__GIVEN DATA__
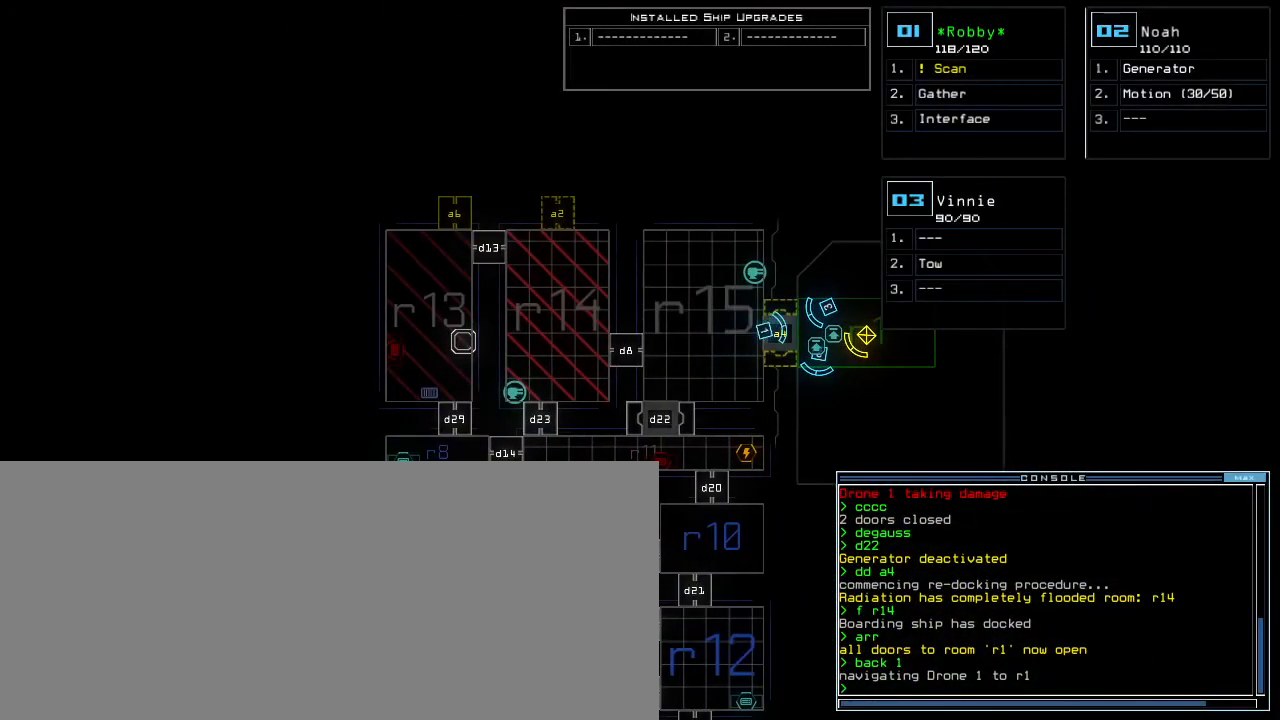
{"keys": [], "events": []}
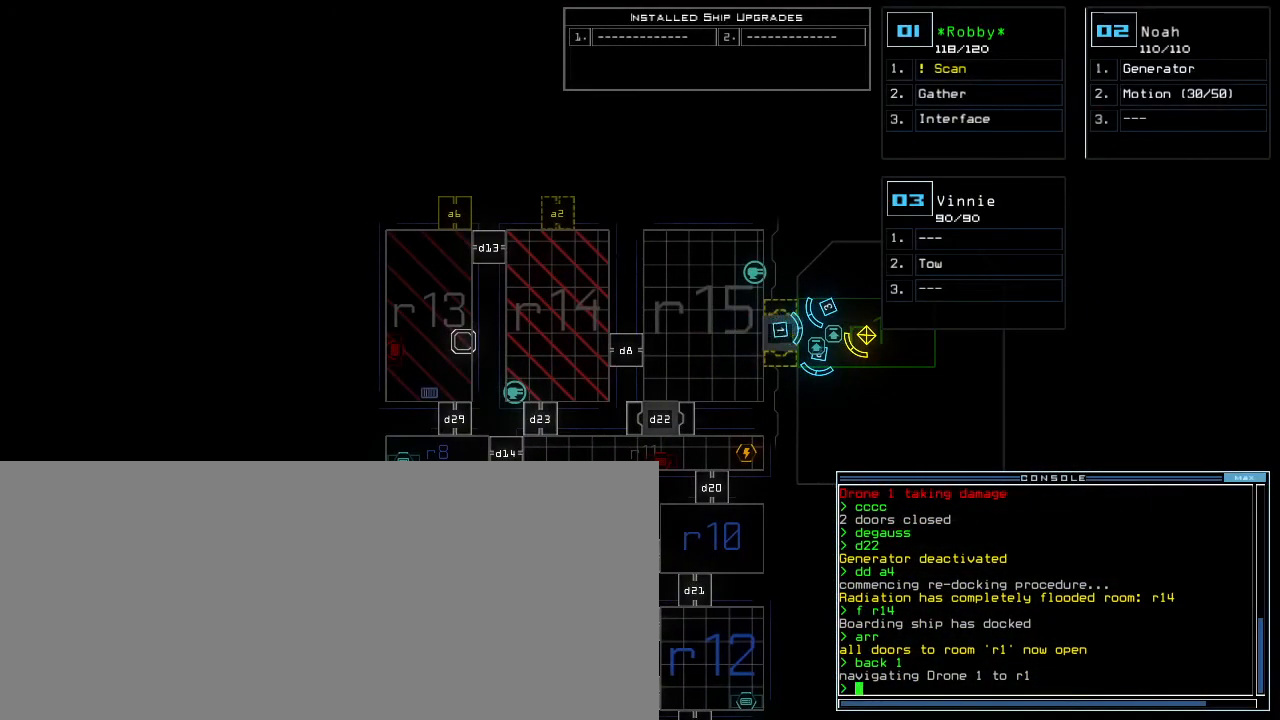
{"keys": [], "events": [[117, "r", "down"], [167, "a", "down"], [200, "r", "up"], [283, "a", "up"]]}
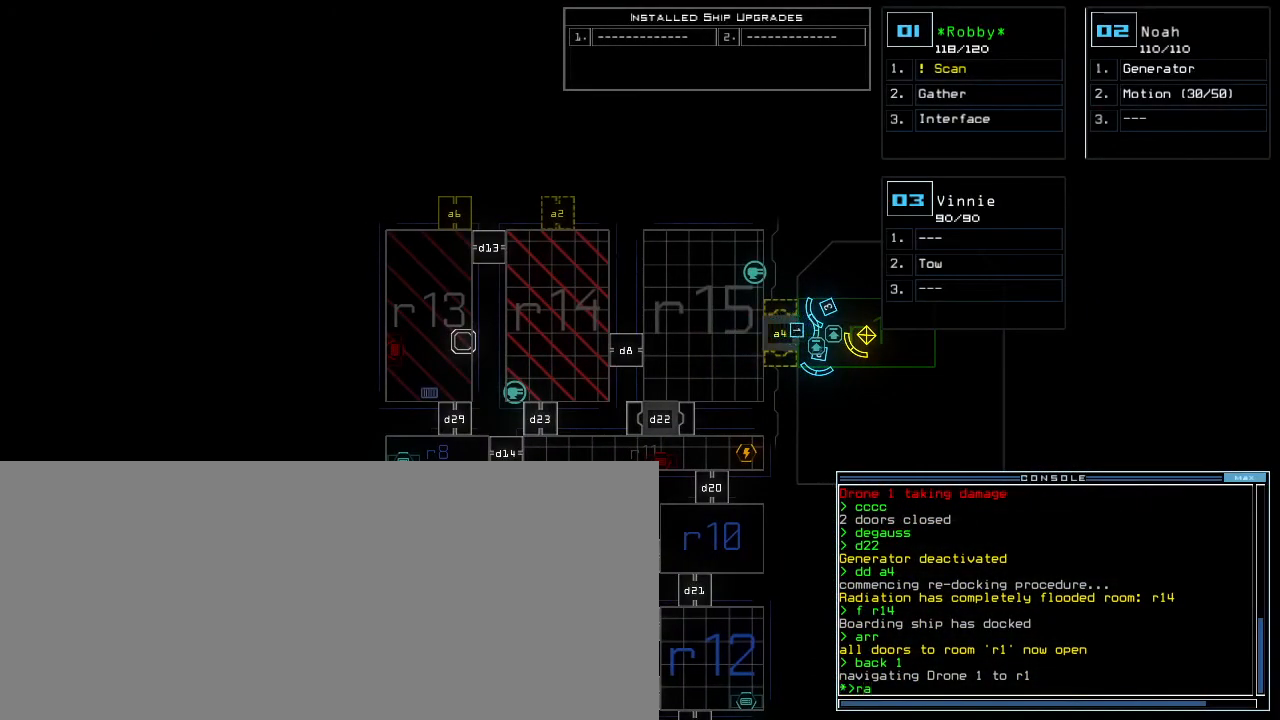
{"keys": [], "events": [[317, "return", "down"], [400, "return", "up"]]}
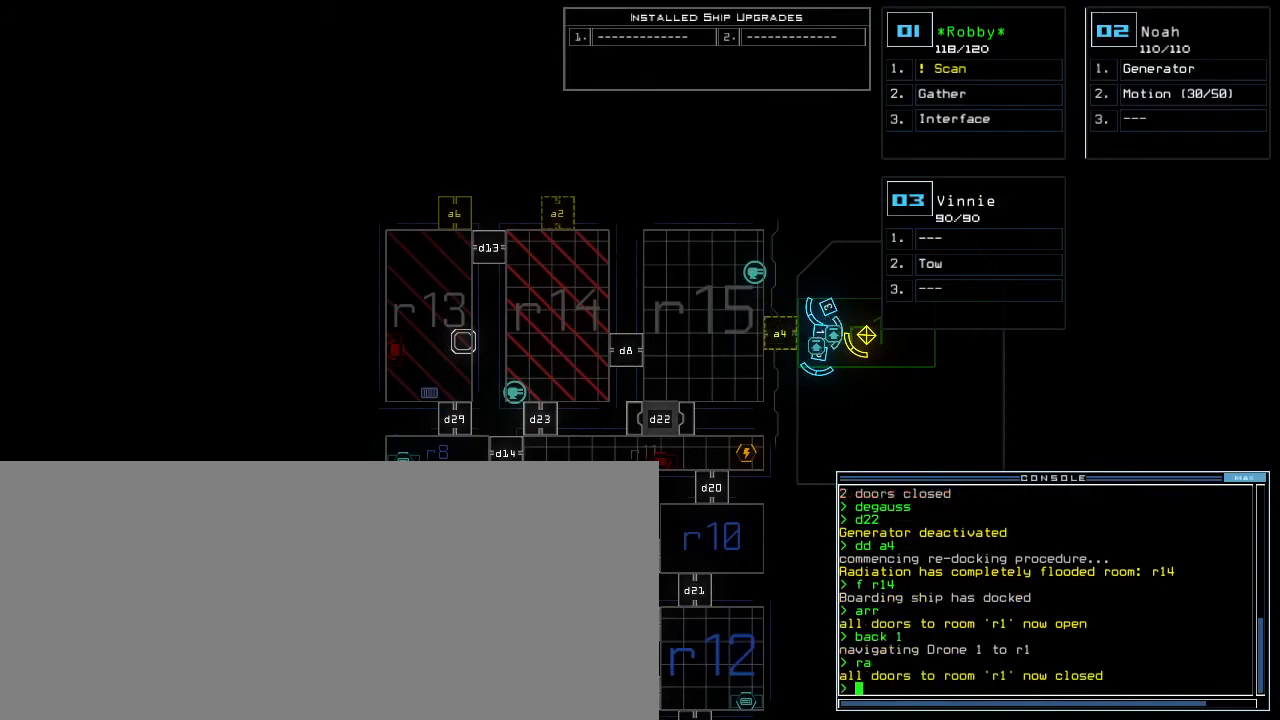
{"keys": [], "events": []}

__WHAT TO WORK ON__
Find the string "down" in the listing and copy every line in which it occurs.

__ANSWER TO THIS EXERCISE__
{"keys": [], "events": [[117, "r", "down"], [167, "a", "down"], [200, "r", "up"], [283, "a", "up"]]}
{"keys": [], "events": [[317, "return", "down"], [400, "return", "up"]]}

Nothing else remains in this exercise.